**WORK ITEM**. An exact copy of every record is needed, with all pictures omitted.

◇ ◇ ◇

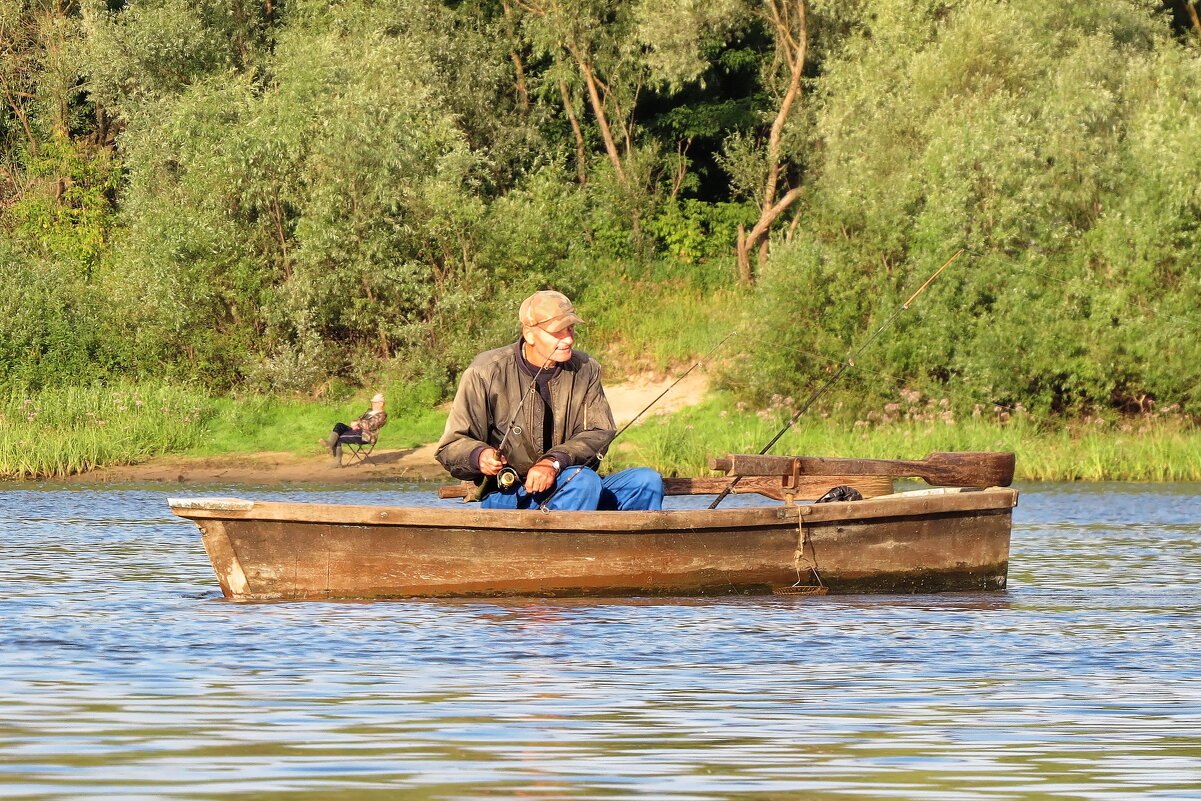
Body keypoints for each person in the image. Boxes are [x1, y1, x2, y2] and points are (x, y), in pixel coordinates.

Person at [436, 290, 663, 511]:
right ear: (530, 334)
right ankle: (563, 548)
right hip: (508, 494)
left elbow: (598, 432)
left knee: (647, 481)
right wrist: (479, 456)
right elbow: (451, 445)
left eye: (571, 329)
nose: (569, 339)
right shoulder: (485, 371)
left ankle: (626, 548)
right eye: (558, 333)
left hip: (571, 481)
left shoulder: (586, 368)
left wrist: (553, 462)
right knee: (584, 481)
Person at [321, 393, 387, 462]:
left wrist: (358, 423)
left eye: (375, 402)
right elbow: (358, 419)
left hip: (365, 435)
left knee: (338, 438)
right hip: (356, 430)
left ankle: (337, 461)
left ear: (381, 404)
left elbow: (371, 425)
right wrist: (354, 423)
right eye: (372, 402)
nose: (373, 404)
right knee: (339, 425)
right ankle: (330, 443)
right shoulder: (369, 411)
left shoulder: (381, 415)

◇ ◇ ◇

**RESULT OF THIS EXERCISE**.
Body keypoints for each person in the image. Boxes are [x1, y1, x2, y2] and points are (x, y), in pixel coordinates.

Person at [436, 290, 663, 511]:
right ear: (530, 334)
right ankle: (563, 548)
right hip: (508, 494)
left elbow: (598, 432)
left knee: (647, 481)
right wrist: (479, 456)
right elbow: (451, 445)
left eye: (571, 329)
nose: (569, 339)
right shoulder: (485, 371)
left ankle: (626, 548)
right eye: (558, 333)
left hip: (571, 481)
left shoulder: (586, 368)
left wrist: (553, 462)
right knee: (584, 481)
Person at [321, 393, 387, 462]:
left wrist: (358, 423)
left eye: (375, 402)
right elbow: (358, 419)
left hip: (365, 435)
left knee: (338, 438)
right hip: (356, 430)
left ankle: (337, 461)
left ear: (381, 404)
left elbow: (371, 425)
right wrist: (354, 423)
right eye: (372, 402)
nose: (373, 404)
right knee: (339, 425)
right ankle: (330, 443)
right shoulder: (369, 411)
left shoulder: (381, 415)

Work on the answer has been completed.